As with all things, balance is important. You could spend a lot of time and effort to overcome a once a year or so issue. But if a test is failing often enough to gain the reputation of flaky, it’s worth asking: is there something I could do to improve this?


  1. Ok, this is actually a lie. I never heard this at places that eschewed testing entirely. Which—fair enough—I guess one way to never have failing tests is to never test anything. But that’s a whole separate blog post. ↩︎

  2. In fact, it’s a form of alarm fatigue ↩︎

  3. But if you’re curious, wikipedia has some details. ↩︎

  4. I’m such a fan of mocking, I even wrote dittodb, a whole framework for mocking database interactions. ↩︎

  5. And not even this alone is actually sufficient — you also need to be careful that the randomness here is constrained.
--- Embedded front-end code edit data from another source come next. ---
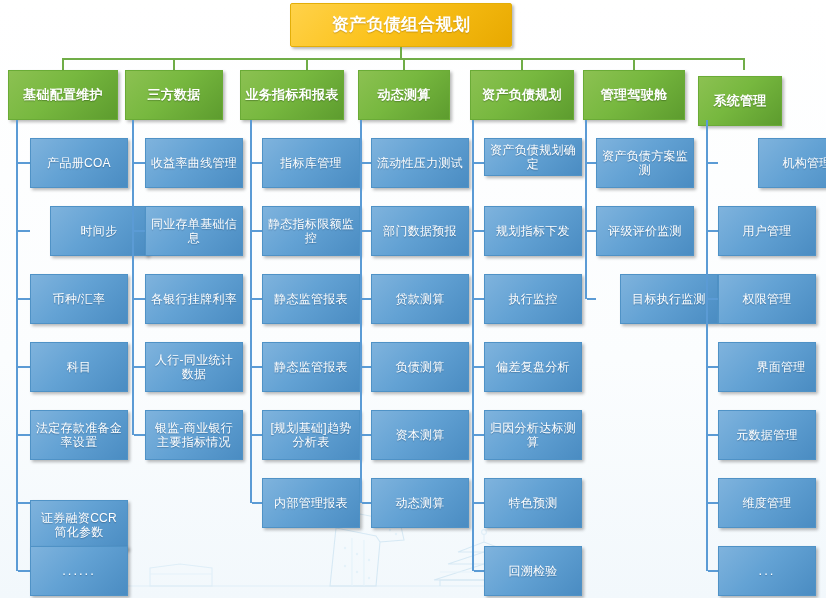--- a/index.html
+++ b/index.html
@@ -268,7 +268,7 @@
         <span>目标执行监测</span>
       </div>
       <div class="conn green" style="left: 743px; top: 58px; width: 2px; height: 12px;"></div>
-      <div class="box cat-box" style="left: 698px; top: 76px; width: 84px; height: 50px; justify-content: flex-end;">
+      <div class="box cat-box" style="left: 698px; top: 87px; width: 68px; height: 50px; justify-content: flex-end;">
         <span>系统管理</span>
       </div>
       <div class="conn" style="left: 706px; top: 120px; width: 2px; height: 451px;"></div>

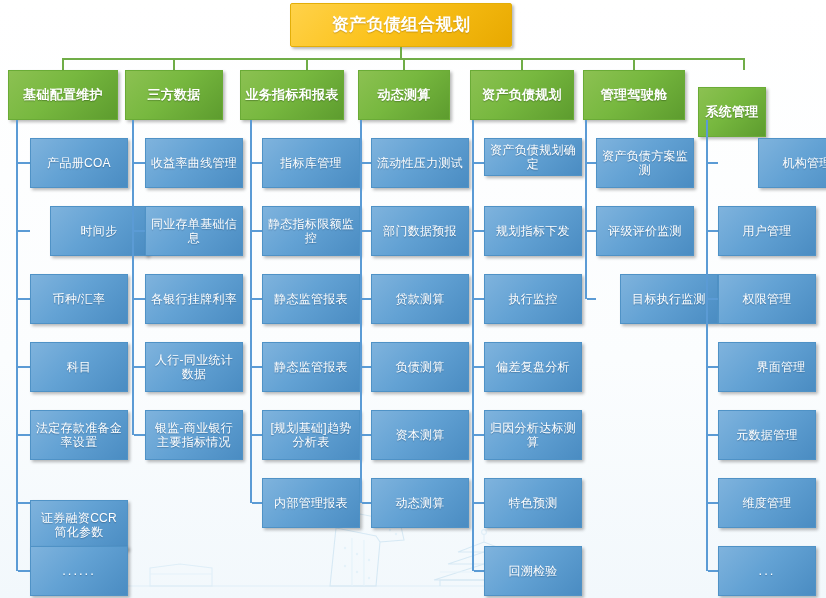--- a/index.html
+++ b/index.html
@@ -223,7 +223,7 @@
       </div>
       <div class="conn" style="left: 472px; top: 120px; width: 2px; height: 451px;"></div>
       <div class="conn" style="left: 474px; top: 162px; width: 10px; height: 2px;"></div>
-      <div class="box leaf-box" style="left: 484px; top: 138px; width: 98px; height: 38px;">
+      <div class="box leaf-box" style="left: 484px; top: 138px; width: 98px; height: 65px;">
         <span>资产负债规划确定</span>
       </div>
       <div class="conn" style="left: 474px; top: 230px; width: 10px; height: 2px;"></div>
For example, in our metadata compression test in Apache Arrow we construct random strings and then repeat them since compression is less effective on data that has more randomness. In this test, we construct a list of two long random strings as opposed to lists of 100 smaller strings to trigger a condition where compression+serialization isn’t as efficient as serialization alone. ↩︎

  6. And if it’s not — that is something you should absolutely change or reconsider your design! ↩︎

  7. GitHub issue, pull request ↩︎

  8. We do want and need to test against bleeding edge images, but those are separate tests that targets that more specifically. Those tests also use dependency resolution methods that are more amenable to changes like this. ↩︎